• [Tekstgedeelte]
Na artikel 4:14 wordt een nieuw artikel ingevoegd luidende:

Artikel 4:14a Besmeuren van de rijbaan

Degene die werkzaamheden verricht, evenals degene die daartoe opdracht heeft gegeven, waardoor vervuiling op het wegdek ontstaat of kan ontstaan is verplicht:

  • 1.

    voor aanvang van de werkzaamheden de weggebruikers te attenderen op mogelijk vervuilde weg door het plaatsen van borden slipgevaar.

  • 2.

    tijdens de werkzaamheden, indien de weg wordt verontreinigd waardoor direct gevaar voor medeweggebruikers ontstaat, de weg direct te reinigen of te doen reinigen;

  • 3.

    direct na beëindiging van de werkzaamheden, indien de weg direct te reinigen of te doen reinigen.

BBBB

In artikel 4:15, tweede lid, wordt ‘Het eerste lid’ vervangen door ‘Het verbod’.

 

CCCC

Artikel 4:17 wordt als volgt gewijzigd:

  • 1.

• [Studiemateriaal]

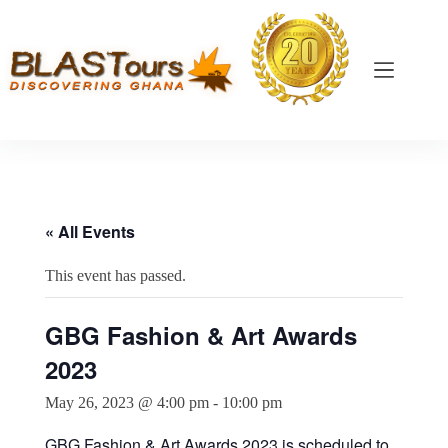
« All Events
This event has passed.
GBG Fashion & Art Awards
2023
May 26, 2023 @ 4:00 pm
-
10:00 pm
GBG Fashion & Art Awards 2023 is scheduled to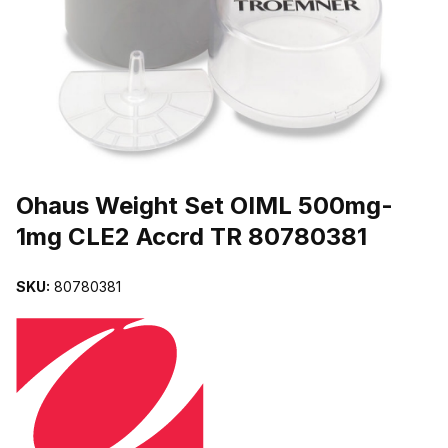
THUMBNAIL FILMSTRIP OF OHAUS WEIGHT SET OIML 500MG-1
Purchase Ohaus Weight Set OIML 500mg-1mg CLE2 Accrd TR 8078
Ohaus Weight Set OIML 500mg-
1mg CLE2 Accrd TR 80780381
SKU:
80780381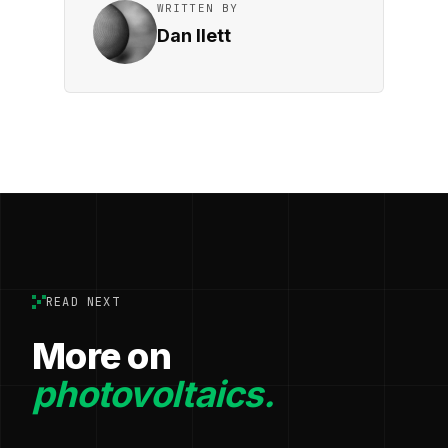
WRITTEN BY
Dan Ilett
READ NEXT
More on
photovoltaics.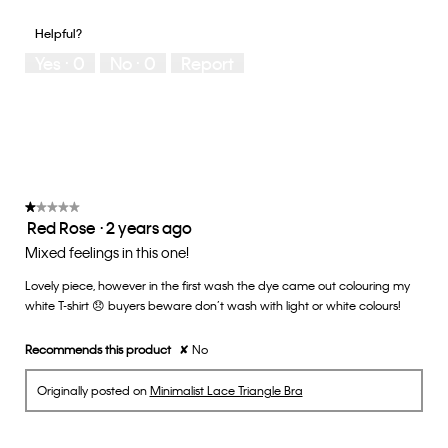
out
of
of
would
of
1
5
you
Helpful?
5
means
means
rate
Yes ·
0
No ·
0
Report
Runs
Runs
the
Small
Large
fit?,
average
rating
value
is
3
of
★★★★★
★★★★★
Red Rose
·
2 years ago
5.
1
out
Mixed feelings in this one!
of
Lovely piece, however in the first wash the dye came out colouring my
5
white T-shirt 😞 buyers beware don’t wash with light or white colours!
stars.
Recommends this product
✘
No
Originally posted on
Minimalist Lace Triangle Bra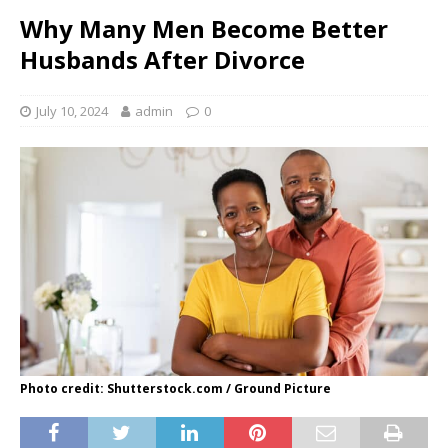
Why Many Men Become Better
Husbands After Divorce
July 10, 2024
admin
0
Photo credit: Shutterstock.com / Ground Picture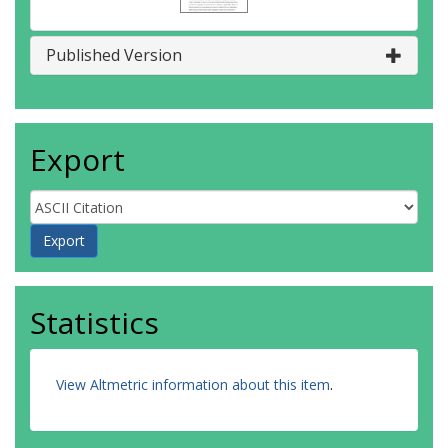
Published Version
Export
Statistics
View Altmetric information about this item
.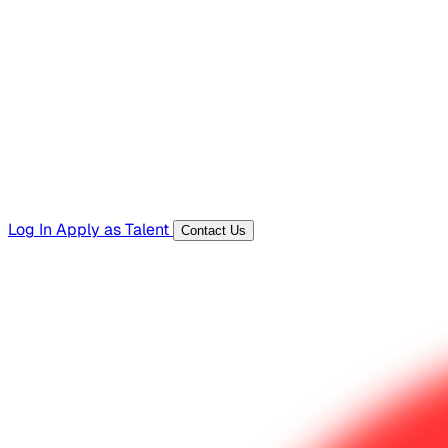
Hiring Resources
Templates, guides, and interview questions
Tools
Generators and utilities for everyday work
Log In
Apply as Talent
Contact Us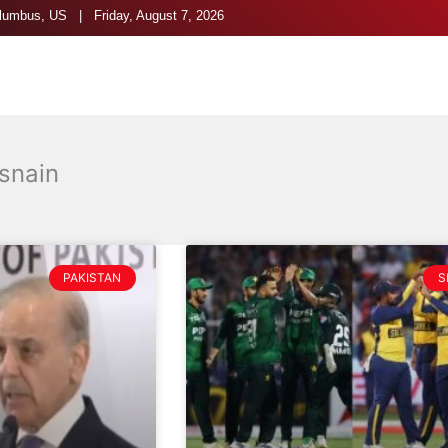
umbus, US | Friday, August 7, 2026
snain
PAKISTAN
S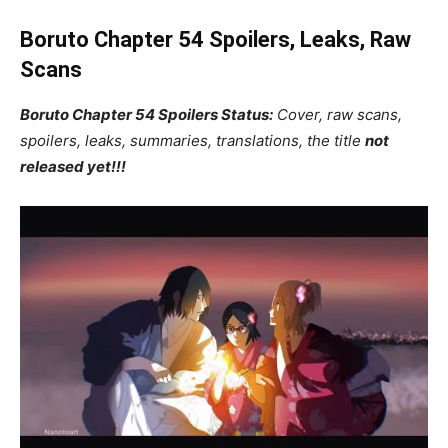
Boruto Chapter 54 Spoilers, Leaks, Raw
Scans
Boruto Chapter 54 Spoilers Status:
Cover, raw scans,
spoilers, leaks, summaries, translations, the title
not
released yet!!!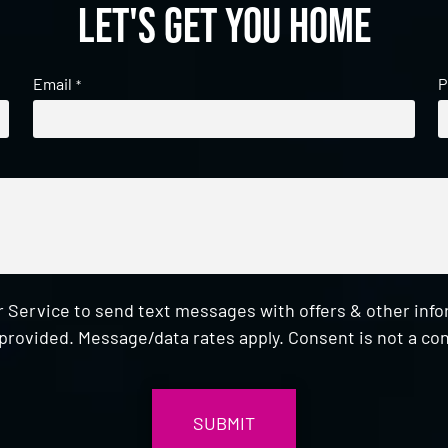
Let's get you home
Email
P
*
 Service to send text messages with offers & other inf
provided. Message/data rates apply. Consent is not a con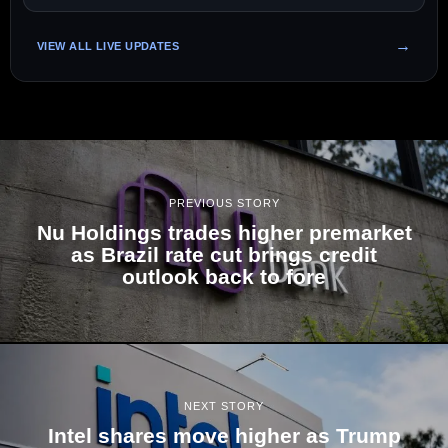
VIEW ALL LIVE UPDATES
PREVIOUS STORY
Nu Holdings trades higher premarket
as Brazil rate cut brings credit
outlook back to fore
NEXT STORY
Intel shares move higher as Trump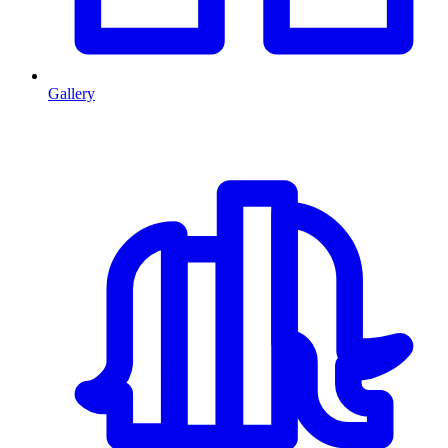
Gallery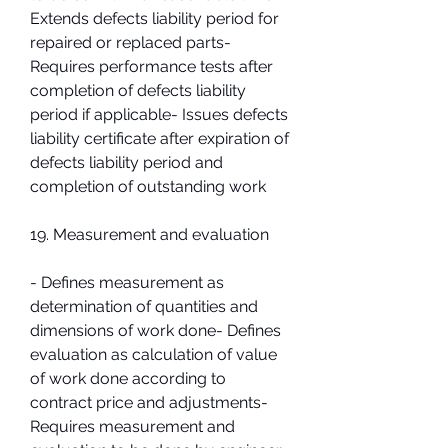
Extends defects liability period for 
repaired or replaced parts- 
Requires performance tests after 
completion of defects liability 
period if applicable- Issues defects 
liability certificate after expiration of 
defects liability period and 
completion of outstanding work
19. Measurement and evaluation
- Defines measurement as 
determination of quantities and 
dimensions of work done- Defines 
evaluation as calculation of value 
of work done according to 
contract price and adjustments- 
Requires measurement and 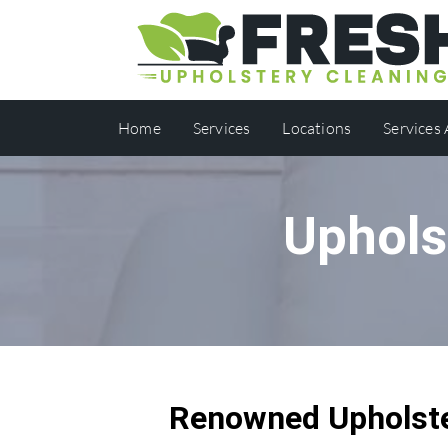
Home
Services
Locations
Services
Uphols
Renowned Upholste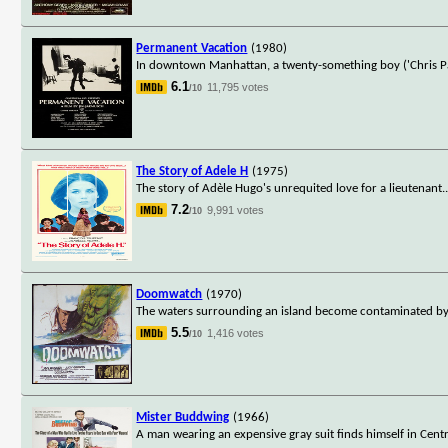
Permanent Vacation
(1980)
In downtown Manhattan, a twenty-something boy ('Chris Par
6.1
11,795 votes
/10
The Story of Adele H
(1975)
The story of Adèle Hugo's unrequited love for a lieutenant.
7.2
9,991 votes
/10
Doomwatch
(1970)
The waters surrounding an island become contaminated by
5.5
1,416 votes
/10
Mister Buddwing
(1966)
A man wearing an expensive gray suit finds himself in Cent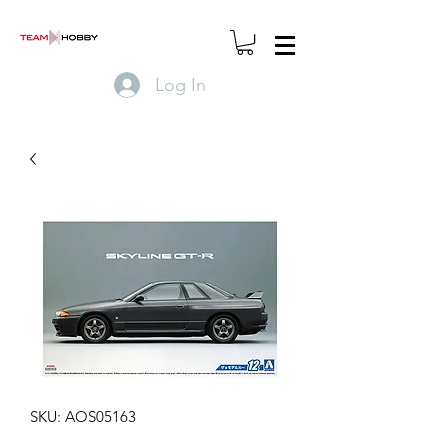
Log In
SKU: AOS05163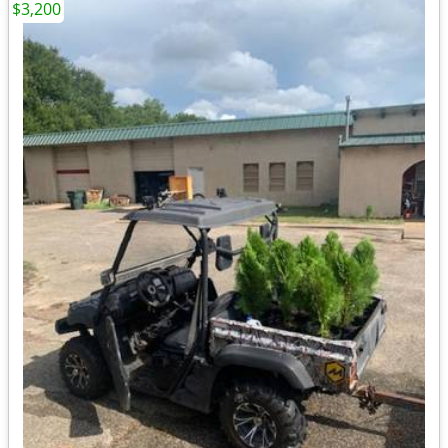
$3,200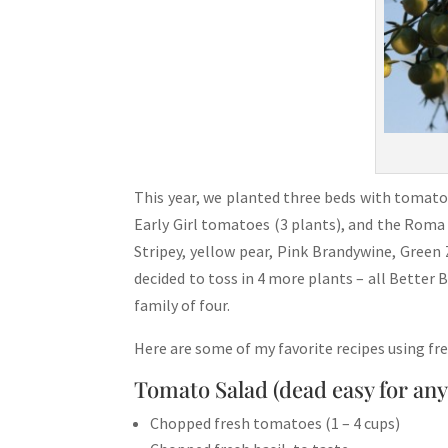
This year, we planted three beds with tomato 
Early Girl tomatoes (3 plants), and the Roma
Stripey, yellow pear, Pink Brandywine, Green
decided to toss in 4 more plants – all Better
family of four.
Here are some of my favorite recipes using f
Tomato Salad (dead easy for an
Chopped fresh tomatoes (1 – 4 cups)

• [Uit te voeren opdrachten]
1) Welke borden moeten volgens het tekstgedeelte vóór aanvang van de werkzaamheden worden geplaatst om weggebruikers op een mogelijk vervuilde weg te attenderen?
2) Druk uit het tekstgedeelte het stuk af dat begint met de woorden "tijdens de werkzaamheden, indien" en eindigt met "door ‘Het verbod’.".

• [Antwoorden per opdracht]
1) Borden slipgevaar.

2)
tijdens de werkzaamheden, indien de weg wordt verontreinigd waardoor direct gevaar voor medeweggebruikers ontstaat, de weg direct te reinigen of te doen reinigen;

  • 3.

    direct na beëindiging van de werkzaamheden, indien de weg direct te reinigen of te doen reinigen.

BBBB

In artikel 4:15, tweede lid, wordt ‘Het eerste lid’ vervangen door ‘Het verbod’.